» **TASK TO COMPLETE**: Could you retype the records below exactly as they appear, skipping any pictures?

» **Web page edit records**:
━━━

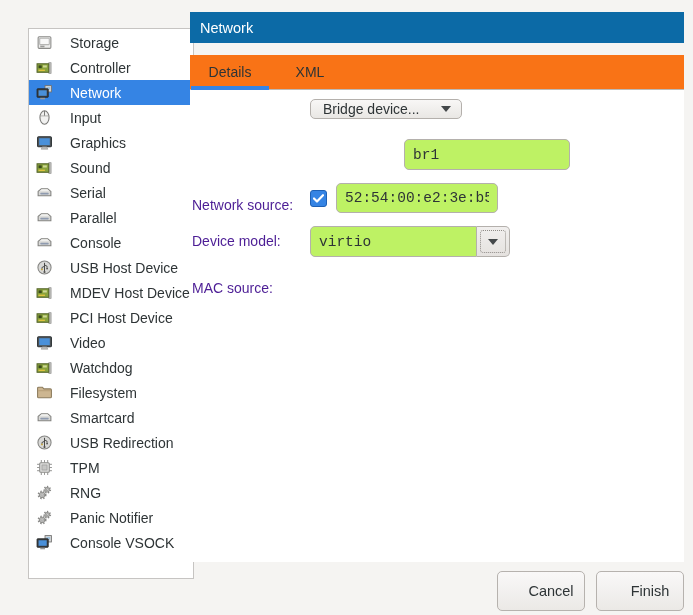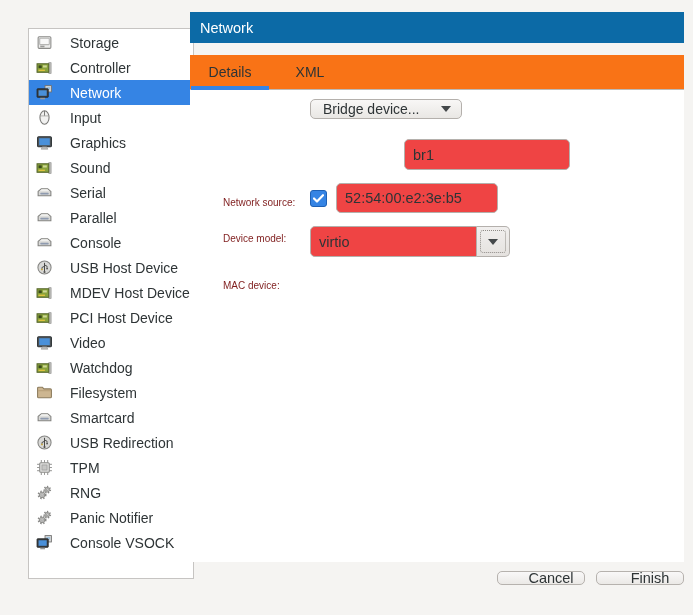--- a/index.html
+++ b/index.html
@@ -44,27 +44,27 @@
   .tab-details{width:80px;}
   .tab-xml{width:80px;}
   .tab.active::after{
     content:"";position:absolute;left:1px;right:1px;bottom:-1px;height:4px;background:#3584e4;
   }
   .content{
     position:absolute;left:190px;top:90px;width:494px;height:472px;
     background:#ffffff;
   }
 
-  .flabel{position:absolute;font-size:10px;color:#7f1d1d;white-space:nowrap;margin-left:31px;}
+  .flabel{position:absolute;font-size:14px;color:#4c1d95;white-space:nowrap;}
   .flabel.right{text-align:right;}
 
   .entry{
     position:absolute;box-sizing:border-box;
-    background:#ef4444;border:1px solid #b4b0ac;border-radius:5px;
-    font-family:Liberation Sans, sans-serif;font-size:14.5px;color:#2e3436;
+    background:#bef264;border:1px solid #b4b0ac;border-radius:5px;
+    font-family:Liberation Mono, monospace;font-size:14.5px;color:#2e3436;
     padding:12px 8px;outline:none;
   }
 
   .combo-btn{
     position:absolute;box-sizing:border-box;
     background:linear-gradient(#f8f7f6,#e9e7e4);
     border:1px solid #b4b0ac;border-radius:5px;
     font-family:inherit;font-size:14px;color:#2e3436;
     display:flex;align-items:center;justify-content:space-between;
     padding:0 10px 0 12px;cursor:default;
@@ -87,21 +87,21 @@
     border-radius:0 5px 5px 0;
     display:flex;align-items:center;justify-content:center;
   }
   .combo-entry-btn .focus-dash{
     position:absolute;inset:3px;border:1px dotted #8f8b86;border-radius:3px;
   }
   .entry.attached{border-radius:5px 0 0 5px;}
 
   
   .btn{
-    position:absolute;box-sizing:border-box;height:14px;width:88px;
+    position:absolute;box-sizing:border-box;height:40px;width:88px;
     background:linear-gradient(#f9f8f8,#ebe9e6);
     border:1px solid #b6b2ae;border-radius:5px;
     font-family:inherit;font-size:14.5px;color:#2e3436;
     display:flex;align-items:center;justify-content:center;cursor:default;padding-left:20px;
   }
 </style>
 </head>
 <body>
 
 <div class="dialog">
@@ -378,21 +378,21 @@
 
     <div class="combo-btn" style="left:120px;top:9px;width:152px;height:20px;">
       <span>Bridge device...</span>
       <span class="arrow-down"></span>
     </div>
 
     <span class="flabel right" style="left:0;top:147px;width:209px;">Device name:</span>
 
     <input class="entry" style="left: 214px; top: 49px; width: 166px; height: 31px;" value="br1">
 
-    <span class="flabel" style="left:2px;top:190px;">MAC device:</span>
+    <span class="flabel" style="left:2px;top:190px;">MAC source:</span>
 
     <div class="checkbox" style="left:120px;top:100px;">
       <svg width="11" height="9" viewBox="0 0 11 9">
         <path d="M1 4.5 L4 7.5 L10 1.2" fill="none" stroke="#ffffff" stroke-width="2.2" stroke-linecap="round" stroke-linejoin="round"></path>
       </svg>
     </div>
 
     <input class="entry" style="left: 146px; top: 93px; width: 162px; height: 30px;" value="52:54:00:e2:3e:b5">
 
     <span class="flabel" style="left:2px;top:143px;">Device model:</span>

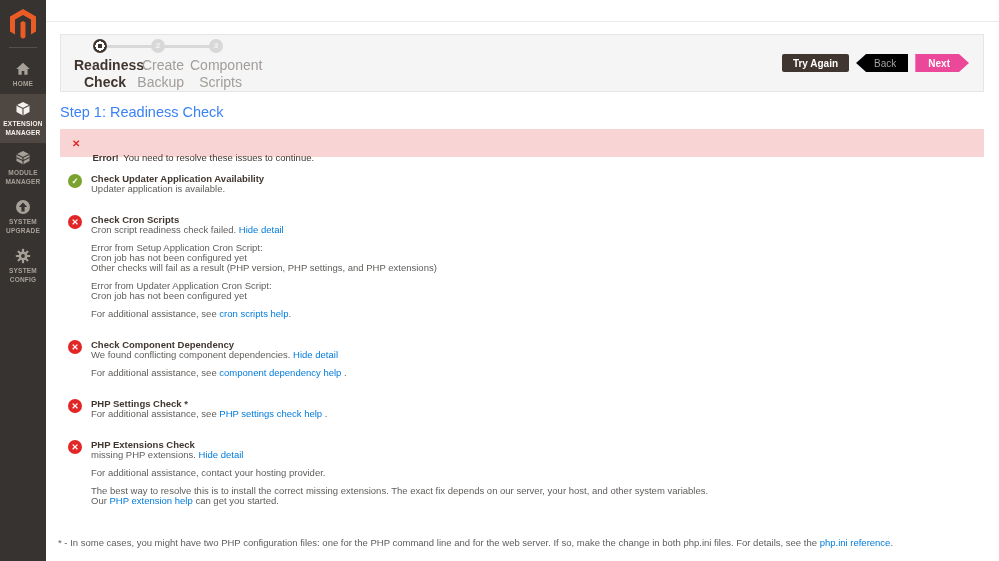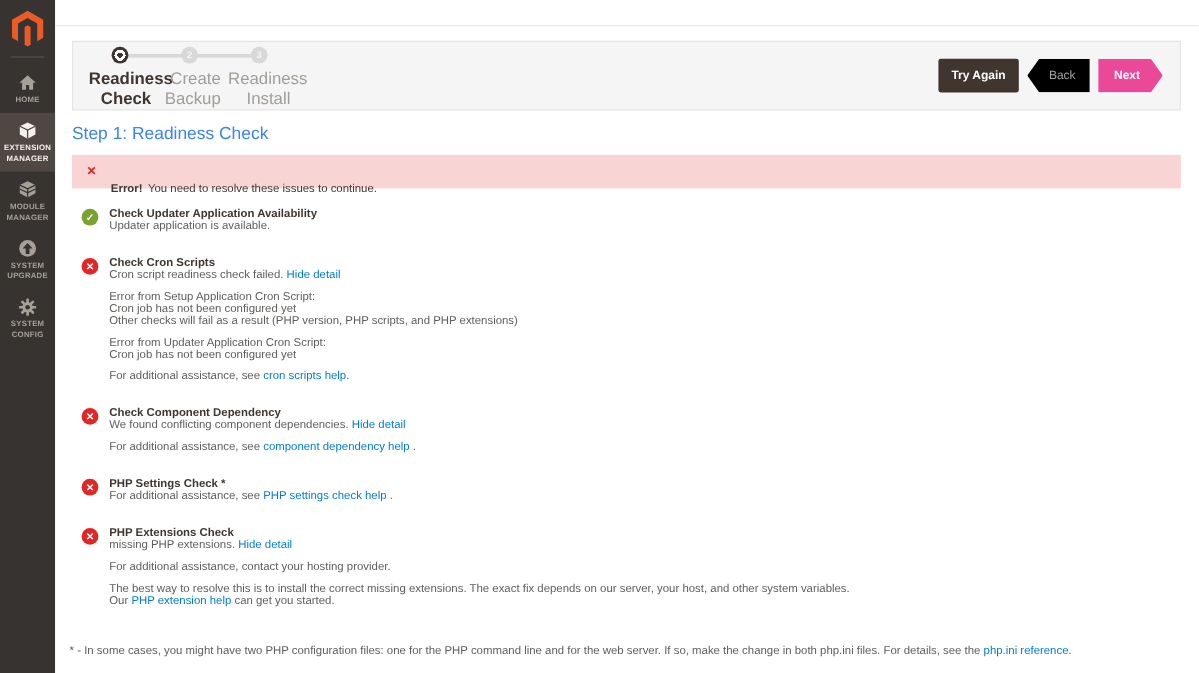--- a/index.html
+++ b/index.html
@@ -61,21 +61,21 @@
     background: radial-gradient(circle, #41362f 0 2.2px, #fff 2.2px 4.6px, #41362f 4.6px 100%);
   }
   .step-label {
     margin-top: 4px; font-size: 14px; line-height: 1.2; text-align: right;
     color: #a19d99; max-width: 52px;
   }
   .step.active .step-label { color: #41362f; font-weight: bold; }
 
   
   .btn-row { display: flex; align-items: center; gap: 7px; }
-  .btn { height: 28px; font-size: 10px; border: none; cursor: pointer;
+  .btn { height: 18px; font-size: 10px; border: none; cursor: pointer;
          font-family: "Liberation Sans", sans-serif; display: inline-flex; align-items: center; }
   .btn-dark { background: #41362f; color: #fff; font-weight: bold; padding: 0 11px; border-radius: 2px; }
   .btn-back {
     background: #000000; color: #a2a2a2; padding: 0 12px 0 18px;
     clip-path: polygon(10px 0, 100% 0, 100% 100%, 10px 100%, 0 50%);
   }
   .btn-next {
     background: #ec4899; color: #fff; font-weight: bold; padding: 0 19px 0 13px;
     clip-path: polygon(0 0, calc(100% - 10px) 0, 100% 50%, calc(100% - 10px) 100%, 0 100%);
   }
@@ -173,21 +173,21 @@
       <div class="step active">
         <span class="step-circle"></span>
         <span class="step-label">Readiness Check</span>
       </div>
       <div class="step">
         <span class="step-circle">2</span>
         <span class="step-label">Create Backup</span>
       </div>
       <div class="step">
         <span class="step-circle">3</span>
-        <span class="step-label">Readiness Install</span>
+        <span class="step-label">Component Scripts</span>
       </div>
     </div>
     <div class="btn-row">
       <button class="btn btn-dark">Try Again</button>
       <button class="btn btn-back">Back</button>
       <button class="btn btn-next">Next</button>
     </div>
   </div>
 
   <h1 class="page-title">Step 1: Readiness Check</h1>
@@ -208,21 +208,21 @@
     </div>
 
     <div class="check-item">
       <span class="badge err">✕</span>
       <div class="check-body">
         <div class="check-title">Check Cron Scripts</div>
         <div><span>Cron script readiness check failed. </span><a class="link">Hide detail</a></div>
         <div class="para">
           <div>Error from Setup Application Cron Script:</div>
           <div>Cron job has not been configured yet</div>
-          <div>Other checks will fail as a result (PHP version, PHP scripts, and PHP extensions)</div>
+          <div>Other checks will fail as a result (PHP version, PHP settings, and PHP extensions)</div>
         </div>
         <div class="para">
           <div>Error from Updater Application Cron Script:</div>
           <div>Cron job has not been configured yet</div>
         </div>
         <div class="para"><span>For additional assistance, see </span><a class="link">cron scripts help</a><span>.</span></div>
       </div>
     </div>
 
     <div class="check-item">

━━━

» **TASK RESPONSE**:
--- a/index.html
+++ b/index.html
@@ -44,27 +44,27 @@
   .tab-details{width:80px;}
   .tab-xml{width:80px;}
   .tab.active::after{
     content:"";position:absolute;left:1px;right:1px;bottom:-1px;height:4px;background:#3584e4;
   }
   .content{
     position:absolute;left:190px;top:90px;width:494px;height:472px;
     background:#ffffff;
   }
 
-  .flabel{position:absolute;font-size:10px;color:#7f1d1d;white-space:nowrap;margin-left:31px;}
+  .flabel{position:absolute;font-size:14px;color:#4c1d95;white-space:nowrap;}
   .flabel.right{text-align:right;}
 
   .entry{
     position:absolute;box-sizing:border-box;
-    background:#ef4444;border:1px solid #b4b0ac;border-radius:5px;
-    font-family:Liberation Sans, sans-serif;font-size:14.5px;color:#2e3436;
+    background:#bef264;border:1px solid #b4b0ac;border-radius:5px;
+    font-family:Liberation Mono, monospace;font-size:14.5px;color:#2e3436;
     padding:12px 8px;outline:none;
   }
 
   .combo-btn{
     position:absolute;box-sizing:border-box;
     background:linear-gradient(#f8f7f6,#e9e7e4);
     border:1px solid #b4b0ac;border-radius:5px;
     font-family:inherit;font-size:14px;color:#2e3436;
     display:flex;align-items:center;justify-content:space-between;
     padding:0 10px 0 12px;cursor:default;
@@ -87,21 +87,21 @@
     border-radius:0 5px 5px 0;
     display:flex;align-items:center;justify-content:center;
   }
   .combo-entry-btn .focus-dash{
     position:absolute;inset:3px;border:1px dotted #8f8b86;border-radius:3px;
   }
   .entry.attached{border-radius:5px 0 0 5px;}
 
   
   .btn{
-    position:absolute;box-sizing:border-box;height:14px;width:88px;
+    position:absolute;box-sizing:border-box;height:40px;width:88px;
     background:linear-gradient(#f9f8f8,#ebe9e6);
     border:1px solid #b6b2ae;border-radius:5px;
     font-family:inherit;font-size:14.5px;color:#2e3436;
     display:flex;align-items:center;justify-content:center;cursor:default;padding-left:20px;
   }
 </style>
 </head>
 <body>
 
 <div class="dialog">
@@ -378,21 +378,21 @@
 
     <div class="combo-btn" style="left:120px;top:9px;width:152px;height:20px;">
       <span>Bridge device...</span>
       <span class="arrow-down"></span>
     </div>
 
     <span class="flabel right" style="left:0;top:147px;width:209px;">Device name:</span>
 
     <input class="entry" style="left: 214px; top: 49px; width: 166px; height: 31px;" value="br1">
 
-    <span class="flabel" style="left:2px;top:190px;">MAC device:</span>
+    <span class="flabel" style="left:2px;top:190px;">MAC source:</span>
 
     <div class="checkbox" style="left:120px;top:100px;">
       <svg width="11" height="9" viewBox="0 0 11 9">
         <path d="M1 4.5 L4 7.5 L10 1.2" fill="none" stroke="#ffffff" stroke-width="2.2" stroke-linecap="round" stroke-linejoin="round"></path>
       </svg>
     </div>
 
     <input class="entry" style="left: 146px; top: 93px; width: 162px; height: 30px;" value="52:54:00:e2:3e:b5">
 
     <span class="flabel" style="left:2px;top:143px;">Device model:</span>

--- a/index.html
+++ b/index.html
@@ -61,21 +61,21 @@
     background: radial-gradient(circle, #41362f 0 2.2px, #fff 2.2px 4.6px, #41362f 4.6px 100%);
   }
   .step-label {
     margin-top: 4px; font-size: 14px; line-height: 1.2; text-align: right;
     color: #a19d99; max-width: 52px;
   }
   .step.active .step-label { color: #41362f; font-weight: bold; }
 
   
   .btn-row { display: flex; align-items: center; gap: 7px; }
-  .btn { height: 28px; font-size: 10px; border: none; cursor: pointer;
+  .btn { height: 18px; font-size: 10px; border: none; cursor: pointer;
          font-family: "Liberation Sans", sans-serif; display: inline-flex; align-items: center; }
   .btn-dark { background: #41362f; color: #fff; font-weight: bold; padding: 0 11px; border-radius: 2px; }
   .btn-back {
     background: #000000; color: #a2a2a2; padding: 0 12px 0 18px;
     clip-path: polygon(10px 0, 100% 0, 100% 100%, 10px 100%, 0 50%);
   }
   .btn-next {
     background: #ec4899; color: #fff; font-weight: bold; padding: 0 19px 0 13px;
     clip-path: polygon(0 0, calc(100% - 10px) 0, 100% 50%, calc(100% - 10px) 100%, 0 100%);
   }
@@ -173,21 +173,21 @@
       <div class="step active">
         <span class="step-circle"></span>
         <span class="step-label">Readiness Check</span>
       </div>
       <div class="step">
         <span class="step-circle">2</span>
         <span class="step-label">Create Backup</span>
       </div>
       <div class="step">
         <span class="step-circle">3</span>
-        <span class="step-label">Readiness Install</span>
+        <span class="step-label">Component Scripts</span>
       </div>
     </div>
     <div class="btn-row">
       <button class="btn btn-dark">Try Again</button>
       <button class="btn btn-back">Back</button>
       <button class="btn btn-next">Next</button>
     </div>
   </div>
 
   <h1 class="page-title">Step 1: Readiness Check</h1>
@@ -208,21 +208,21 @@
     </div>
 
     <div class="check-item">
       <span class="badge err">✕</span>
       <div class="check-body">
         <div class="check-title">Check Cron Scripts</div>
         <div><span>Cron script readiness check failed. </span><a class="link">Hide detail</a></div>
         <div class="para">
           <div>Error from Setup Application Cron Script:</div>
           <div>Cron job has not been configured yet</div>
-          <div>Other checks will fail as a result (PHP version, PHP scripts, and PHP extensions)</div>
+          <div>Other checks will fail as a result (PHP version, PHP settings, and PHP extensions)</div>
         </div>
         <div class="para">
           <div>Error from Updater Application Cron Script:</div>
           <div>Cron job has not been configured yet</div>
         </div>
         <div class="para"><span>For additional assistance, see </span><a class="link">cron scripts help</a><span>.</span></div>
       </div>
     </div>
 
     <div class="check-item">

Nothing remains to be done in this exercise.